The task — How many lines of the entries hold the string "worn"? Reply with the number alone.

Saved data entries:
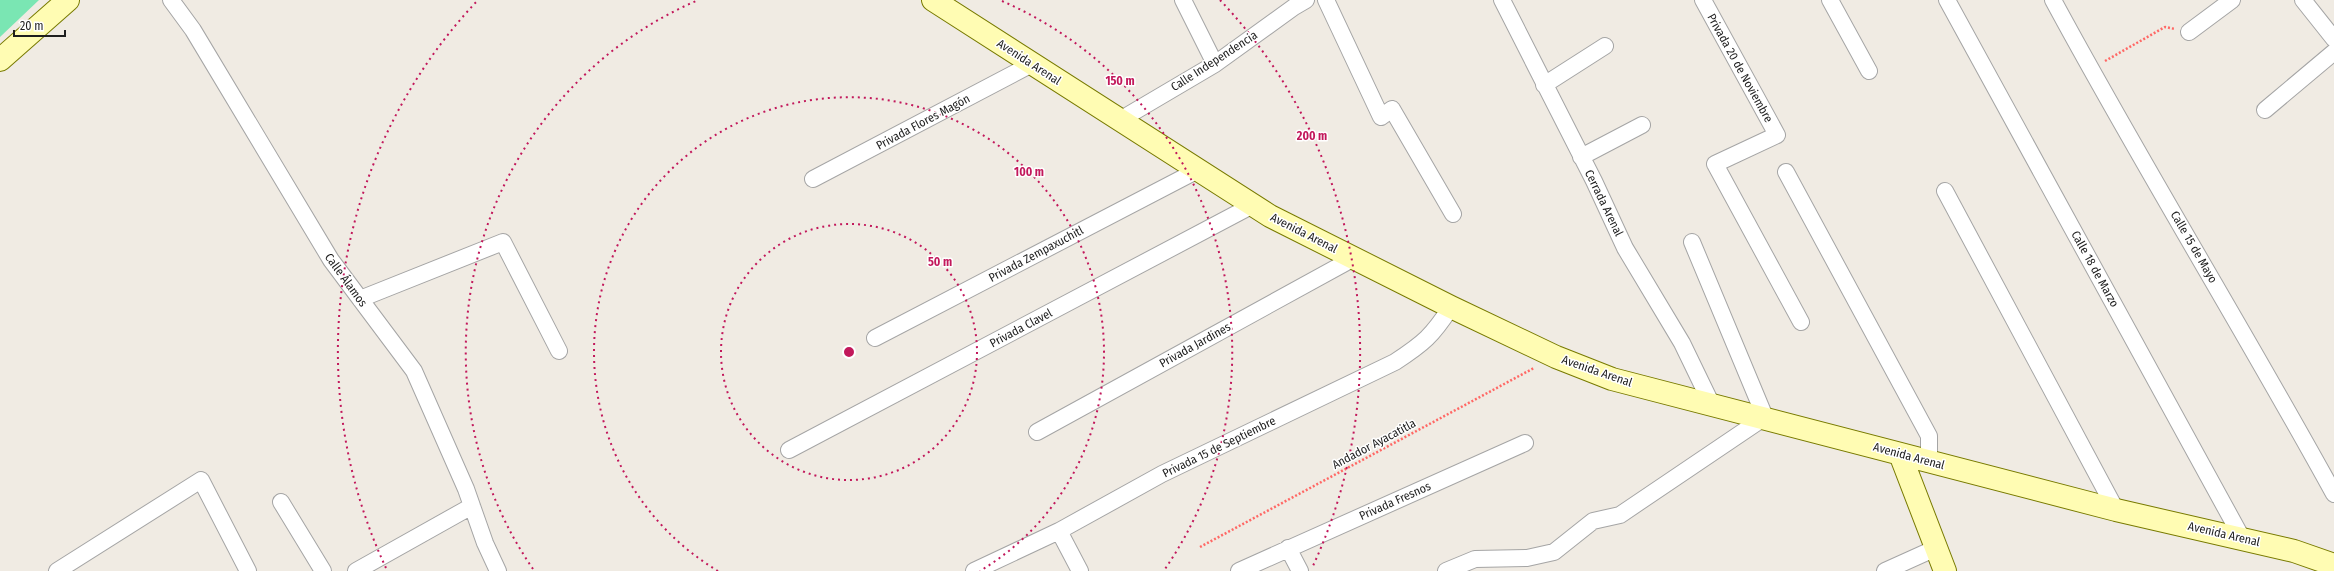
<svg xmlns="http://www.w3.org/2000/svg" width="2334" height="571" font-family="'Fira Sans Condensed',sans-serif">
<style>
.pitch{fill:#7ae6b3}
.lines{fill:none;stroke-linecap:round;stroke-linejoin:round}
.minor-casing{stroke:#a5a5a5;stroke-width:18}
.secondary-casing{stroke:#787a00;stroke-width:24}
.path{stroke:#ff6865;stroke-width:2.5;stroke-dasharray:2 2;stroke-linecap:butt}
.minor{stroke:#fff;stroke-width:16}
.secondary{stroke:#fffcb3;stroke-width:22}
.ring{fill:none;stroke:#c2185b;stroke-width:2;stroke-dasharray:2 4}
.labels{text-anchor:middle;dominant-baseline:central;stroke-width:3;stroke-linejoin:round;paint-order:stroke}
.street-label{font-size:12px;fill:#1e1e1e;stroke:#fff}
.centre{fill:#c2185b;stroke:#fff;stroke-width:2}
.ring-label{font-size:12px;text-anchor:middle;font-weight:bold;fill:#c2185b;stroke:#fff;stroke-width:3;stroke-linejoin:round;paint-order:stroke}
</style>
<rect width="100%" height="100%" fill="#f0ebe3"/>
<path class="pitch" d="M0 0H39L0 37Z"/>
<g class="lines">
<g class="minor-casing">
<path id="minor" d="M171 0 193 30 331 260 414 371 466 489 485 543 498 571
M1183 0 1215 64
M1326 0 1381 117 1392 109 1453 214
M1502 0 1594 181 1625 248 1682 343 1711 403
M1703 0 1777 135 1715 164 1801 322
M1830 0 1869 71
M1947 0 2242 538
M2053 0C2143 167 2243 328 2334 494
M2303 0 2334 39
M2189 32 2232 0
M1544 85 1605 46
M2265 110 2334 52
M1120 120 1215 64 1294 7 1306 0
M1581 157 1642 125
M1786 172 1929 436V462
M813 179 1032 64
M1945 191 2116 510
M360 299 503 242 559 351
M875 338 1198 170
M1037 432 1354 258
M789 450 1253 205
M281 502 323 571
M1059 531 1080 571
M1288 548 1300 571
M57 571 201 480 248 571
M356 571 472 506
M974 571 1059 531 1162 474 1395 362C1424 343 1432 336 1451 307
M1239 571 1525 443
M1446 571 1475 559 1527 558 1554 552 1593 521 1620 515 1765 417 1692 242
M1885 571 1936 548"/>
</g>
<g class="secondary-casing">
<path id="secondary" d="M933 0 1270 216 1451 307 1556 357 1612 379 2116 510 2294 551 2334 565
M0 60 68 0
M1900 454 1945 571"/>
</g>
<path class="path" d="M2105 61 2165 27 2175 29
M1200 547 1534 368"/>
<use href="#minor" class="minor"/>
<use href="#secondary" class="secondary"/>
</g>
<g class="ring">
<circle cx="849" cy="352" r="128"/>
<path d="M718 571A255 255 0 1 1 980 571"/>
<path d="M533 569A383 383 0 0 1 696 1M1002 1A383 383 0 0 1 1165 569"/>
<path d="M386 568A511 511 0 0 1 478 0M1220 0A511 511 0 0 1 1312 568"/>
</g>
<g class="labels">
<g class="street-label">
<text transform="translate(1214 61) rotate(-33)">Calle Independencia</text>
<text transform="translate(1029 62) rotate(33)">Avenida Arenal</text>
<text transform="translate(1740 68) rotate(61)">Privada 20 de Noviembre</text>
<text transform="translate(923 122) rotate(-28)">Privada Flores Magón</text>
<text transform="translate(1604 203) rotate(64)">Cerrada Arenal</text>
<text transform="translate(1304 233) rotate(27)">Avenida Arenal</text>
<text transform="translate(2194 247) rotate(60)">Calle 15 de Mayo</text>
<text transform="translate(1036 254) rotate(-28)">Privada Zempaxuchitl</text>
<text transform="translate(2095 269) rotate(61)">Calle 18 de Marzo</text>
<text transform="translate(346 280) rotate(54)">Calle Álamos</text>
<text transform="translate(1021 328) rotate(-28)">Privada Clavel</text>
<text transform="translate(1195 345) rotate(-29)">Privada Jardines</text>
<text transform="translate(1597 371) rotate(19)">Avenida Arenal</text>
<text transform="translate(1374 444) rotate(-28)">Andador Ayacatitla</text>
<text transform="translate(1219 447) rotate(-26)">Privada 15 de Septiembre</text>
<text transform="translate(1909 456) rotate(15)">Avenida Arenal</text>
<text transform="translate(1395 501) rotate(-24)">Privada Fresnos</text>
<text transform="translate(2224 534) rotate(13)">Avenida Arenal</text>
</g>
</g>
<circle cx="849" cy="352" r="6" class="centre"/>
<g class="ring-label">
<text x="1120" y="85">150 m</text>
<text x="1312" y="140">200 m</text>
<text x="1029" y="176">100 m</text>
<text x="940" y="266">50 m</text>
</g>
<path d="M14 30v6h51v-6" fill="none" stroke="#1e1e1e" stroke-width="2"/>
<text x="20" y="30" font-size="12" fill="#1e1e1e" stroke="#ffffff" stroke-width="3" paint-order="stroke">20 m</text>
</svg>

--

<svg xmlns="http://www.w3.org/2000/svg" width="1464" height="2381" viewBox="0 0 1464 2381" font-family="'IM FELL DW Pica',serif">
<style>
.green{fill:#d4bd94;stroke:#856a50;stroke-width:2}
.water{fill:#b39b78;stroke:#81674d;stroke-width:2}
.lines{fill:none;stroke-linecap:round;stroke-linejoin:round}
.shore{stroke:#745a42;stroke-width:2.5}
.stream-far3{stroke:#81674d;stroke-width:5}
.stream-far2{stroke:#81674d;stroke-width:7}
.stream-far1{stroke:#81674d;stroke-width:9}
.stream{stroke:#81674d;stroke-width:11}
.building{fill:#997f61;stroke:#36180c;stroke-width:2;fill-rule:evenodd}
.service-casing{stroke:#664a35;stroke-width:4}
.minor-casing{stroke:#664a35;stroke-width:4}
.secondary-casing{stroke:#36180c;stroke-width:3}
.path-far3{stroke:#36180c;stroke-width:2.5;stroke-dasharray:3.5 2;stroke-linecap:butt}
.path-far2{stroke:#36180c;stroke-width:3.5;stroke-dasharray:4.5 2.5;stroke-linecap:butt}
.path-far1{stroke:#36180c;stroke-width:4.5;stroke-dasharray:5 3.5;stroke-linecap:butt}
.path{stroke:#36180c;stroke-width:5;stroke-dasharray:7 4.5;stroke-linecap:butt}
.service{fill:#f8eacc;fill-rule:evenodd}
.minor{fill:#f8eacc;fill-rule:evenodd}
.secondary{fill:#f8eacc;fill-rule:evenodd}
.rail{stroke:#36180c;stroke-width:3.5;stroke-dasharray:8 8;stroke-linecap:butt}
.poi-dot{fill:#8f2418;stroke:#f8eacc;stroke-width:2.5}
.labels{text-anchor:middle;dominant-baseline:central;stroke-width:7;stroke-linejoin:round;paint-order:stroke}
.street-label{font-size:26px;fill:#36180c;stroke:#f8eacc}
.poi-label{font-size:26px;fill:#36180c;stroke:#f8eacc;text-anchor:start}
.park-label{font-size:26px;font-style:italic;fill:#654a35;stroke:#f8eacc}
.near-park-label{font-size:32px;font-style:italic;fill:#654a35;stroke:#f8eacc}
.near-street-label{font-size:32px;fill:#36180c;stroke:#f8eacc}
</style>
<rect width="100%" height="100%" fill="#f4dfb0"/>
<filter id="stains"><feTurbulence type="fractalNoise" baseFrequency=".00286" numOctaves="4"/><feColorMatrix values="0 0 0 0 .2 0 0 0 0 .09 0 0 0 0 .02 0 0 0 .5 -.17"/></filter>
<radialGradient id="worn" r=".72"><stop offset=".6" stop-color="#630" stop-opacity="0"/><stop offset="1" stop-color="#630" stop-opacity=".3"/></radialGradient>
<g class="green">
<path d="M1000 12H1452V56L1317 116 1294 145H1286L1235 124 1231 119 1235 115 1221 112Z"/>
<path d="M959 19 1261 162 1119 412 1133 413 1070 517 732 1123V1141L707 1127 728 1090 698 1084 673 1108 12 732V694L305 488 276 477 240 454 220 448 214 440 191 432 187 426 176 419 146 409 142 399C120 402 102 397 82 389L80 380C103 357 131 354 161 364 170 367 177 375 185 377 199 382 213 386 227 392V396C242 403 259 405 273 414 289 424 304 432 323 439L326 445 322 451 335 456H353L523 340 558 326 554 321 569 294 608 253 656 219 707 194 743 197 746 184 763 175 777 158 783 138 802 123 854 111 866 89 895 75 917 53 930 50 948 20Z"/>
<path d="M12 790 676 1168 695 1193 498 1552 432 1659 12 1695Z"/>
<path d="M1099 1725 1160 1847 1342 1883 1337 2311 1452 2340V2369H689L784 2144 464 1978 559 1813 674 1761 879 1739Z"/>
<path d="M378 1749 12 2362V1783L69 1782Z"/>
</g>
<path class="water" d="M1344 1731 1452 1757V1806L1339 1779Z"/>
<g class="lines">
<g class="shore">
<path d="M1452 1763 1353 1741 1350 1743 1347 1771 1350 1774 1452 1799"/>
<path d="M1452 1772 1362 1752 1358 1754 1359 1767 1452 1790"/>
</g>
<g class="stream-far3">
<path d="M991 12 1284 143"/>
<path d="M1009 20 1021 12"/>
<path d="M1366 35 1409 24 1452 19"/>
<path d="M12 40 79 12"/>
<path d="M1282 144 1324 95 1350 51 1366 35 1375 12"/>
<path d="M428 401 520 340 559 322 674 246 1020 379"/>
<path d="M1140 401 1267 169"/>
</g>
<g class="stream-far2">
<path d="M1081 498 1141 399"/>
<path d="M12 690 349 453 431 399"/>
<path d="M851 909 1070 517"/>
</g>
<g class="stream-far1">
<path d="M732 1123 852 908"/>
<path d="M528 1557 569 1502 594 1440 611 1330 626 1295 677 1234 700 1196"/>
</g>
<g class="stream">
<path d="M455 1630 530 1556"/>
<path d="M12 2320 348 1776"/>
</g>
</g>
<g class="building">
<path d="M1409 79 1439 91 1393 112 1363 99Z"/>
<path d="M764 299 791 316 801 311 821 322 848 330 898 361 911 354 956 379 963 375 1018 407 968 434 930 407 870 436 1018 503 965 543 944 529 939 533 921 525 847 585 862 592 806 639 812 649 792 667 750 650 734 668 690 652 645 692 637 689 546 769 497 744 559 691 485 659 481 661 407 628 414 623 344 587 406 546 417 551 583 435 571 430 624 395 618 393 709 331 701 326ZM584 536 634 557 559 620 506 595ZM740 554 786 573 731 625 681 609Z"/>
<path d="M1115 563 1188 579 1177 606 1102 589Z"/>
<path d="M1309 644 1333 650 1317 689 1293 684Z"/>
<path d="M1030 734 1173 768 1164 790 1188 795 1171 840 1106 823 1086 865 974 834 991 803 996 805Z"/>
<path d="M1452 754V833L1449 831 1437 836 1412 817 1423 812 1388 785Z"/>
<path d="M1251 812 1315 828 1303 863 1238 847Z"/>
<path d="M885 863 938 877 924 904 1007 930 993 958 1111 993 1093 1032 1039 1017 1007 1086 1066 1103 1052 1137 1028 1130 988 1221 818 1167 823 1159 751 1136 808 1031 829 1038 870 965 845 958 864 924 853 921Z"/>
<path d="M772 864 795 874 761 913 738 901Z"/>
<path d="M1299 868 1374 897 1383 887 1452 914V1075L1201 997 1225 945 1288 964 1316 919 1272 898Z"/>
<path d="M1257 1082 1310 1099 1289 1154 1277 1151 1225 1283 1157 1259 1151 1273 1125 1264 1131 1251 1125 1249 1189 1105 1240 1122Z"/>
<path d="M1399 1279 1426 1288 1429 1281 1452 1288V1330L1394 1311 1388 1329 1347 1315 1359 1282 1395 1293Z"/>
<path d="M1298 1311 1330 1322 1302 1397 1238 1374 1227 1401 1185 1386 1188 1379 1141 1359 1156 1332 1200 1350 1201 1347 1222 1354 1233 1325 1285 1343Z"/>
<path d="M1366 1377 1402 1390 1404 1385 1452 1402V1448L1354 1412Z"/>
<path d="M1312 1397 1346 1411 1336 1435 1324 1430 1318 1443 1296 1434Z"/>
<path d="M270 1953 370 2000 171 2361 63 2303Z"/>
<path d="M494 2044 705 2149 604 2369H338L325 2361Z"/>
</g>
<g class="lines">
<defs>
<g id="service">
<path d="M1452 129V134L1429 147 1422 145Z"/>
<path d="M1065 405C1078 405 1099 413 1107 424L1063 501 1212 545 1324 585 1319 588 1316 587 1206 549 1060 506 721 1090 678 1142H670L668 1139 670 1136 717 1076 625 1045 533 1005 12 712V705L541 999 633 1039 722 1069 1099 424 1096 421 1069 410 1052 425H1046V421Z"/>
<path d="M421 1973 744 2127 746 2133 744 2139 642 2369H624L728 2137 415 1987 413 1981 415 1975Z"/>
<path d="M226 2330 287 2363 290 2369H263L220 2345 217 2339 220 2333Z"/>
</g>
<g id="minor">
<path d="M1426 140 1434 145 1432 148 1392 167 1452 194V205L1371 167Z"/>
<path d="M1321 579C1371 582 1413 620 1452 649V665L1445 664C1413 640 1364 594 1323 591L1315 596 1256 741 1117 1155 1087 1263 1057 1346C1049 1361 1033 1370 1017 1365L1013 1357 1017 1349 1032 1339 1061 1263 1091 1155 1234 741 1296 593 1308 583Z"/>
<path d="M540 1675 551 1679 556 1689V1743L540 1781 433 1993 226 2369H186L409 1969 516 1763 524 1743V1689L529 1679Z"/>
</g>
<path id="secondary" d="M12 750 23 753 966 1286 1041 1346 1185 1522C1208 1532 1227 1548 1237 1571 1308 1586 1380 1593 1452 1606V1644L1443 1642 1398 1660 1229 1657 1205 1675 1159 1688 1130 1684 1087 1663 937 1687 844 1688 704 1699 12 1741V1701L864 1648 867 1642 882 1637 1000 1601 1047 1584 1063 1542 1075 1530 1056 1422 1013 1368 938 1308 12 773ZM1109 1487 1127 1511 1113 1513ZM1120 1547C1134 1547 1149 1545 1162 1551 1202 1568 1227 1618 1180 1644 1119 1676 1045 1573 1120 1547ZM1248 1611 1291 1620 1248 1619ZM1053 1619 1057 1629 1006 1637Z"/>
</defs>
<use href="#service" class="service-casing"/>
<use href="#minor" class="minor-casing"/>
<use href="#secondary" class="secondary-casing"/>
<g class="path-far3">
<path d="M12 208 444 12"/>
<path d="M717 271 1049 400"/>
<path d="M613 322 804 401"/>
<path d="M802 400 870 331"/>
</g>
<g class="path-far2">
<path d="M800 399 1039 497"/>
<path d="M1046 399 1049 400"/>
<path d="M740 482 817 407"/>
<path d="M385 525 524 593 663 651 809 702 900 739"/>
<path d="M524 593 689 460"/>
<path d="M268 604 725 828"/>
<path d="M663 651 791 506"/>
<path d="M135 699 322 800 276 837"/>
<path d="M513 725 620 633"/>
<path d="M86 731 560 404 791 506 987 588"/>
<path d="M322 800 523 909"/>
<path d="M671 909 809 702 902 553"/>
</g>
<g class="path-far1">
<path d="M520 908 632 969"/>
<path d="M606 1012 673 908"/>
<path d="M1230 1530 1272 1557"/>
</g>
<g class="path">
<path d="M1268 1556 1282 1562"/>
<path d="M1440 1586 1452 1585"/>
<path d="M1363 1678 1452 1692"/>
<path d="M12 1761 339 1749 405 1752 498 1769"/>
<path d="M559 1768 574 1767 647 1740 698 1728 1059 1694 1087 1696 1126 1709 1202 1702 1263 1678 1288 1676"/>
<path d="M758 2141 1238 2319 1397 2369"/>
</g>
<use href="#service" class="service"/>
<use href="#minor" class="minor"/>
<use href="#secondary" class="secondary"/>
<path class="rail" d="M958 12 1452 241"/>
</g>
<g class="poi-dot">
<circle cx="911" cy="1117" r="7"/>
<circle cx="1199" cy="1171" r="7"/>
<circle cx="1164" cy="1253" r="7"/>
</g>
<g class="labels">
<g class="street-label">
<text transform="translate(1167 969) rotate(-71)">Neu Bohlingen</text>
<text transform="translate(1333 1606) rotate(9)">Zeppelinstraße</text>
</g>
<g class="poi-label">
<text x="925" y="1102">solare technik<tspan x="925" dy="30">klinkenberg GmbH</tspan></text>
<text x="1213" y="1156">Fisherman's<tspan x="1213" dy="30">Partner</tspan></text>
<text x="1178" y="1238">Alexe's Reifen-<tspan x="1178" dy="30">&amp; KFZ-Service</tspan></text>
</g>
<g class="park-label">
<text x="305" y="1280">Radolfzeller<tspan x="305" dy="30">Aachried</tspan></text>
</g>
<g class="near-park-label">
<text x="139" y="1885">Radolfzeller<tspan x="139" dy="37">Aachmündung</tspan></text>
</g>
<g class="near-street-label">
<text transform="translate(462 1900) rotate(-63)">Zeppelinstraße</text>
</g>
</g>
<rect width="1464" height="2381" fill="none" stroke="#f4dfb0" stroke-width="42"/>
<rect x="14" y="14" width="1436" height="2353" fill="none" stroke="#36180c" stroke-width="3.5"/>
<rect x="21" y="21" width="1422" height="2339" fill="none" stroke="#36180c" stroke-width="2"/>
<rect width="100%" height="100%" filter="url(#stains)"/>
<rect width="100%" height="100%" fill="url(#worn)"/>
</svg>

Problem solution — 2